From googling on this, it looks like all the encryption programs require themselves to be installed on the host machines. I would think there would be a market for a truly portable solution, where the executable could reside on the portable drive and no files, registry entries, whatever would need to be installed on the host.

All it would have to do is present a list of files and choices for "encrypt" and "decrypt," nothing fancy. Perhaps a specific file name extension could be tacked onto the end of the name after it's been encrypted... I don't do any programming, but this wouldn't seem to be a major application to develop.
 
A simpler solution might be to use WinZip to compress the files and use a password, and only transfer the zipped files on your usb drive.

Yes, you'll have to have WinZip on both the source and destination computers, but you may already have them installed for other purposes. (Plus, you can get the evaluation version for free.)

Unfortunately, I don't think WinZip has the best password protection available, but it might be a good interm solution.
 
Winzip only has protection against CASUAL snooping. There are plenty of tools to RAPIDLY crack it. You also need to guarantee Winzip is installed.

There are also devices with the encryption built in. The price seems to be in the neighborhood of the unencrypted devices.

This one has a bit of software on the drive...
http://www.amazon.com/exec/obidos/tg/detail/-/B00009APUA/103-6925863-6259834?v=glance

This one has it built into the hardware, and the OS prompts for the password...
http://www.eyenetwatch.com/USB_hard_drive/picodisk-crypto-usb_.htm
http://www.mustardresearch.com/PicoDisk Crypto.htm

This one has a fingerprint gadget
Sony Micro Vault USB Storage Media (usm128c) Flash Memory - but I suspect most of the stuff is done in software.
http://hardwarecentral.dealtime.com..._0_MICROVAULT_FLASH_W_FINGERPRINT_ID_PORTABLE

Probably the BETTER solution would be to get the one with integrated encryption. You won't forget and leave a private file unencrypted somewhere.
 
Thanks, Dave. I agree that the zip "encryption" is pretty transparant. The integrated encryption solutions, like the IBM method, looks good. I can report, too, that the IBM software seems to only work on their drives. Oh well!
 
I keep a copy of PGP for Windows installed on all my machines for just such a contingency. Anything personal or private, I do a "conventional" encryption on the file and set it up as a self-decrypting archive (SDA). You can transfer the SDA to the USB disk and then load it onto your target machine. The nice thing about the SDA is that all the decrypting code is tagged onto the encrypted file. Double-click on the SDA, and it prompts you for the password/passphrase. The original file magically reappears. The only catch is that you have to decrypt the SDA on a machine running an operating system compatable with the machine that encrypted the file, i.e. you can't run a Windows-generated SDA on a Linux machine.
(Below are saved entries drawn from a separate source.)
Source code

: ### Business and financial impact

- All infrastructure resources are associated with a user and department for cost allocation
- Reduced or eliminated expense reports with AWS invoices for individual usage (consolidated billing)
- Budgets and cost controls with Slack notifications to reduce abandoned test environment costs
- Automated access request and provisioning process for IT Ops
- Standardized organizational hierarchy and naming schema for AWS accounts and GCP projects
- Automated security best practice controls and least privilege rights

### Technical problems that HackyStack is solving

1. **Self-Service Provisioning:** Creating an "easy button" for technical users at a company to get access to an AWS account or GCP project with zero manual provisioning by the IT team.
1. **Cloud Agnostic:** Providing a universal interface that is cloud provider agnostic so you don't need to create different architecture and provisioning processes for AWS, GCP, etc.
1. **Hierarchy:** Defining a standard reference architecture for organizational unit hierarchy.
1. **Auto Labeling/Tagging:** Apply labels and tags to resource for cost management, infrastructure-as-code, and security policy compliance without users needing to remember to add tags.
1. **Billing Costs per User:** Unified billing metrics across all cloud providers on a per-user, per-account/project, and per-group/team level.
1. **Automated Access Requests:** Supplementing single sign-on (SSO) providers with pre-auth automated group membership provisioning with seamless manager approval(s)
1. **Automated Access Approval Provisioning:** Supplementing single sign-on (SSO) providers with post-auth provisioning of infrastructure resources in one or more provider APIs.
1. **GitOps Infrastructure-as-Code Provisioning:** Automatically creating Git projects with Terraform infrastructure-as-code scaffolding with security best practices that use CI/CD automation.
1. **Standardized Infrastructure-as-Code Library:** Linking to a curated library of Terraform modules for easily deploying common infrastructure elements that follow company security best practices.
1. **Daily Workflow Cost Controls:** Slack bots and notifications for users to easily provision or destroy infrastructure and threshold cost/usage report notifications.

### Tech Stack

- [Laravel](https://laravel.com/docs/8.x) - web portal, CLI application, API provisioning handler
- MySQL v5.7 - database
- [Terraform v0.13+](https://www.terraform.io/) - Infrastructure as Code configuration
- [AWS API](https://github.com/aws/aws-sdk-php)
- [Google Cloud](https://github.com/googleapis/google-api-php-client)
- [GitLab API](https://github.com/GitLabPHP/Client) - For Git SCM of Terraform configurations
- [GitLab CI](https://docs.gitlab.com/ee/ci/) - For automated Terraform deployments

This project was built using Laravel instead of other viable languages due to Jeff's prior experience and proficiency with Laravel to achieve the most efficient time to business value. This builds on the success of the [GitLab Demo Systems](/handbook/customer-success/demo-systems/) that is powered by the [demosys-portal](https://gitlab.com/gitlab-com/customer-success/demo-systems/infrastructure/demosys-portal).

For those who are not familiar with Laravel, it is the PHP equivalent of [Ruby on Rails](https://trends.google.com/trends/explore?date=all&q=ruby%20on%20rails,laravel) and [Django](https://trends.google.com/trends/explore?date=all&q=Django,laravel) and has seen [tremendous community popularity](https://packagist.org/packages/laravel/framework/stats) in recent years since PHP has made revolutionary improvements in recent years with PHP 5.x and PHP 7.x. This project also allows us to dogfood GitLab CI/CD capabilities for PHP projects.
The best thing is PGP for Windows is free for the download, and it's a military-grade encryption.

Regards;
Beanbag
 
Beanbag said:
The only catch is that you have to decrypt the SDA on a machine running an operating system compatable with the machine that encrypted the file, i.e. you can't run a Windows-generated SDA on a Linux machine.

The best thing is PGP for Windows is free for the download, and it's a military-grade encryption.

Depending on how much work you want to put into this, try using GnuPG, the GPL´ed version of PGP (still maintained, open-source, extremely adaptable and cross-platform compatible). Should be no problem to write a short batch file for Windows based systems, the program consisting only of one executable (+ the keyrings, depending on the encryption method) .
 
Just about any recent version of PGP will do -- the problem is with self-decrypting archives. There is a small executable attached to the message file that performs the decryption AFTER the correct passphrase has been entered. The decrytion routine is platform-specific, i.e. a SDA done on a windows platform wouldn't decrypt on a Mac. I don't know if the full PGP installation is smart enough to recognize a SDA and strip off the decrypt code, then perform the decrypt.

For me, it's no issue. Virtually everything I do is Win based, though I've got a Linux box that I will occasionally go play with. Therefor, anything I lock away in an SDA will almost certainly be opened on the same type of machine.